Seit 2004 gilt beim Konsum von Cannabis im Straßenverkehr ein Grenzwert von 1,0 Nanogramm THC pro Milliliter Blutserum. Bei diesem Wert oder mehr geht man von einer Ordnungswidrigkeit aus. Bußgelder und Fahrverbote fallen umso höher aus, je häufiger man im Straßenverkehr bereits positiv auf Drogen getestet wurde. Wer aktiv am Straßenverkehr teilnimmt und nach Cannabis-Konsum hinterm Steuer erwischt wird, riskiert bereits beim erstmaligen Verstoß ein Bußgeld in Höhe von 500 Euro, zwei Punkte in Flensburg und ein Fahrverbot von einem Monat.

In der amtlichen Unfallstatistik wird bis heute nicht zwischen Cannabis und anderen Drogen unterschieden. Unfälle, die unter dem Einfluss von Cannabis verursacht werden, werden unter „andere berauschende Mittel“ in der Unfallstatistik zusammengefasst.

Von Cannabis berauscht am Lenkrad erwischt?

Wird man im Straßenverkehr von der Polizei angehalten, und hat vorher Cannabis konsumiert, wird zunächst das sogenannte Leistungsbild geprüft: Gibt es Hinweise für einen Konsum wie gerötete Augen oder erweiterte Pupillen oder liegen konkrete Ausfallerscheinungen vor wie verwaschene Sprache, Lallen, Benommenheit oder eingeschränkte Bewegungskoordination? Oder wurde gar ein Unfall verursacht?

Ein Bluttest wird durchgeführt, wenn der Vortest positiv ausfällt oder ein Verkehrsteilnehmer sich weigert, diesen zu machen, und ein Verdacht auf Konsum vorliegt. Als rechtskräftiges Beweismittel gilt ausschließlich der Nachweis des Wirkstoffs THC im Blutserum.

THC (Tetrahydrocannabinol) ist verantwortlich für die berauschende Wirkung von Cannabis. THC sowie das unwirksame Abbauprodukt THC-COOH (THC-Carbonsäure) lässt sich via Schnelltest im Speichel, Schweiß oder Urin nachweisen. Bei einer Polizeikontrolle wird zumeist eine Urinprobe genommen. THC-COO ist im Urin länger nachweisbar als im Blut – bei gelegentlichem Konsum zwei bis vier Tage, bei Dauerkonsum zwei bis sechs Wochen und in Einzelfällen auch länger. Ein Urintest kann daher nur einen Hinweis auf einen aktuell vorliegenden Cannabis-Konsum geben, da von dem Abbauprodukt keine Wirkung ausgeht. Rechtlich gesehen gehört Cannabis zu den „weichen“ Drogen.

_Aufgabe 1_
Welcher THC-Grenzwert gilt laut dem Textauszug seit 2004 im Straßenverkehr?
_Aufgabe 2_
Fasse den Textauszug über Cannabis im Straßenverkehr in zwei Sätzen zusammen.
_Aufgabe 3_
Schreibe den Textauszug über Cannabis im Straßenverkehr im Anschluss an seinen letzten Satz weiter.
Die Auflistung hat mit dem Textauszug über Cannabis im Straßenverkehr nichts zu tun.

Gespeicherte Einträge
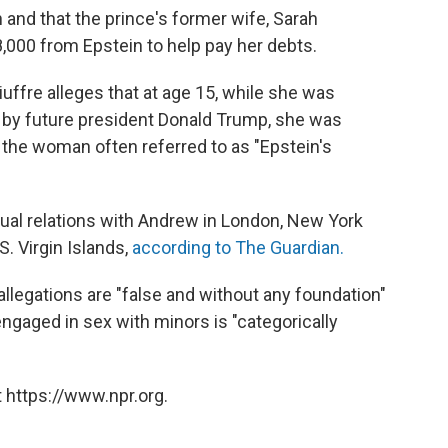
 and that the prince's former wife, Sarah
000 from Epstein to help pay her debts.
iuffre alleges that at age 15, while she was
 by future president Donald Trump, she was
 the woman often referred to as "Epstein's
ual relations with Andrew in London, New York
S. Virgin Islands,
according to The Guardian.
llegations are "false and without any foundation"
gaged in sex with minors is "categorically
 https://www.npr.org.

_Antwort 1_
1,0 Nanogramm THC pro Milliliter Blutserum.

_Antwort 2_
Seit 2004 gilt im Straßenverkehr ein Grenzwert von 1,0 Nanogramm THC pro Milliliter Blutserum, und wer nach Cannabis-Konsum am Steuer erwischt wird, riskiert schon beim ersten Verstoß 500 Euro Bußgeld, zwei Punkte in Flensburg und einen Monat Fahrverbot. Bei einer Kontrolle prüft die Polizei zunächst das Leistungsbild, als rechtskräftiges Beweismittel gilt aber nur der Nachweis von THC im Blutserum, während ein Urintest lediglich einen Hinweis liefern kann.

_Antwort 3_
Während beim Erwischen mit harten Drogen, wie Ecstasy, Kokain oder Heroin, in einer Verkehrskontrolle die Fahreignung aberkannt wird, unterscheidet das Recht bei Cannabis anders zwischen einmaligem, gelegentlichem und regelmäßigem Konsum, was anhand des THC/THC-COOH-Wertes nachgewiesen werden kann.

Die Bundesregierung will jetzt die Grenzwerte für THC auf wissenschaftlicher Grundlage ermitteln lassen, das begrüßt auch Dr. Markus Schäpe, Leiter der ADAC Rechtsabteilung und fordert:

Wir brauchen wie bei Alkohol einen unzweifelhaften Grenzwert, der sich ausschließlich an den Auswirkungen von Cannabis im Straßenverkehr orientiert.“

Mit der Legalisierung von Cannabis wäre der Wirkstoff THC (Tetrahydrocannabinol) nicht mehr als Betäubungsmittel gelistet und Alkohol und Nikotin gleichgesetzt. Prof. Dr. Matthias Graw, Leiter des Instituts für Rechtsmedizin an der LMU München bemerkt, dass es für die Polizei schwierig sei, „von dem Erscheinungsbild direkt auf den Wirkstoff zu schließen. Anders als beim Alkohol, wo man es ja meistens riecht. Aber es gibt ein paar Symptome, die beim Cannabis tatsächlich häufiger auftreten. Eine gewisse Apathie ebenso wie Augenrötung, trockene Augen und Schleimhäute. Das sind natürlich keine harten Kriterien, aber Anhaltspunkte, die Ausschlag für eine weitere Kontrolle geben können. Das Problem ist, dass selten nur ein Rauschmittel konsumiert wird. Wir finden in Blutproben häufig THC in Kombination mit Amphetaminen oder Alkohol, was die Ausfälle und damit das Risiko, einen Unfall zu verursachen, drastisch erhöht.“

Falls es zu einem Unfall kommen sollte und ein Test ergibt, dass der Verursacher beziehungsweise Fahrer dabei unter Drogeneinfluss stand, kann die Haftpflichtversicherung im Nachhinein ihr Geld zurückverlangen. Bei einer Vollkaskoversicherung kann es sogar passieren, dass die Versicherung nicht zahlt.

Während Ärzte- und Polizeiverbände vor der Umsetzung der Cannabis-Legalisierung warnen, teilen sich auch die Meinungen der Bürger: 47 Prozent erklärten in einer YouGov-Umfrage, diese voll und ganz abzulehnen. Etwas weniger, 42 Prozent, hingegen gaben bei der Meinungsumfrage an, eine Legalisierung eher oder voll und ganz zu befürworten. Elf Prozent äußerten sich dazu nicht.